Meinung: Woher der Wind weht

17. März 2011, 12:30 Uhr |

Normalerweise wäre ich dieser Tage damit beschäftigt gewesen, Berichte über SXSW zu sichten und auszuwerten, die interessanten Sachen gleich zu tweeten und das Beste zu einem Bericht in der LANline aufzubereiten. Denn SXSW (das Kürzel steht für ""South by Southwest"", also auf Deutsch ""Südsüdwest"") ist ein sehr interessantes Musik-, Film- und eben auch Geek-Fest, das jeden März in der texanischen IT-Hauptstadt Austin stattfindet.

Dieses Jahr aber war „“South by Southwest““ wieder schlicht eine Windrichtung: Wohin würde nach einem nicht mehr kontrollierbaren AKW-Störfall (ich hasse das Wort „“Super-GAU““) der Wind die radioaktiven Partikel treiben – aufs Meer hinaus oder nach Südsüdwest, also nach Tokio? Vor diesem Hintergrund war es mir – IT-Journalist hin oder her – herzlich egal, mit was für schicken neuen Apps und bunten kleinen Gadgets sich die Geeks in Austin die Zeit vertreiben. Deshalb habe ich mich auf Twitter (wo ich generell zu den Themen IT wie auch Umwelt poste) auf den Störfall in Japan konzentriert – und zunehmend auf seine Bedeutung für die deutsche Debatte um Laufzeitverlängerung, Moratorium oder den baldigen Ausstieg aus der Kernenergie.

Schon seit dem Kategorie-7-Störfall in Tschernobyl 1986 steht für mich fest: Kernenergie ist ethisch – und übrigens auch wirtschaftlich – nicht zu vertreten. Dafür sorgen die Risiken dieser Technik (gerne als „“Restrisiko““ verharmlost).

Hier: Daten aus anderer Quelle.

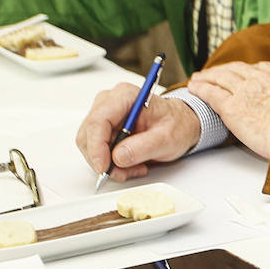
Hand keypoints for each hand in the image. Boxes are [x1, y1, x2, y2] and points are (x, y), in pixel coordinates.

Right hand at [76, 85, 201, 181]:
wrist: (180, 125)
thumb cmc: (176, 124)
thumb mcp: (168, 138)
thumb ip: (144, 147)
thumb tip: (118, 156)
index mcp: (126, 96)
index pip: (99, 120)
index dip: (97, 146)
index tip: (103, 167)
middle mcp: (110, 102)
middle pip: (89, 135)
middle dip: (104, 159)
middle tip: (125, 172)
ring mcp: (105, 115)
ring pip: (89, 145)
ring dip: (109, 163)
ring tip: (134, 168)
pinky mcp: (103, 129)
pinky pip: (96, 150)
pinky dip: (110, 163)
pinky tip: (130, 164)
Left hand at [188, 61, 269, 157]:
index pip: (259, 68)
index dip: (244, 70)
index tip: (239, 73)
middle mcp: (263, 79)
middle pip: (237, 69)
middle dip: (223, 70)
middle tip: (213, 73)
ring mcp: (246, 91)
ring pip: (221, 77)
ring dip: (208, 76)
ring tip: (198, 78)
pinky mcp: (232, 106)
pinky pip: (212, 92)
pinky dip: (201, 88)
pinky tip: (194, 87)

Eine Risikoanalyse muss bekanntlich immer beides berücksichtigen: Die Wahrscheinlichkeit oder Unwahrscheinlichkeit eines Schadensfalls ebenso wie das Ausmaß des Schadens, wenn dieser dann doch eintritt. Kernkraftbefürworter konzentrieren sich hier gerne ausschließlich auf Punkt eins – denn Punkt zwei zerschießt ihnen ihre Argumentation ein für allemal.

Als Informationsquelle über Erdbeben, Tsunami und Fukushima-Störfall war mir wieder einmal Twitter am liebsten. Das lag diesmal vor allem an einer Person: an Michael Kroker, IT-Journalist und – ich sach jetz mal flapsig – Gadget-Reporter der Wirtschaftswoche. Ihm stand offenbar nicht der Sinn danach, angesichts der Katastrophe in Japan über Smartphone-Upgrades oder sonstigen Kleingeräte-Kleinkram zu berichten. Stattdessen hat Michael Kroker von jetzt auf gleich konsequent umgeschaltet auf die Aggregation von Nachrichten aus Japan – und das seit Freitag (Stand heute: Donnerstag der Folgewoche). Respekt!

Da ich @MichaelKroker wegen seiner IT-News sowieso auf Twitter folge, war ich damit stets aktuell informiert über die dramatischen Ereignisse in Japan, ohne weiter suchen oder aggregieren zu müssen, wie es das Web 2.0 dem Benutzer sonst abverlangt. Vielen Dank dafür an dieser Stelle.
Ich hoffe, mich nächstes Jahr um diese Zeit wieder auf solche Harmlosigkeiten wie das South-by-Southwest-Festival in Austin konzentrieren zu können. Zugleich aber werde ich – und müssen wir alle – ein Auge darauf haben, dass die Politik, wenn es um die sichere (!) Energieversorgung geht, ihr Mäntelchen nicht wieder nach dem Wind hängt.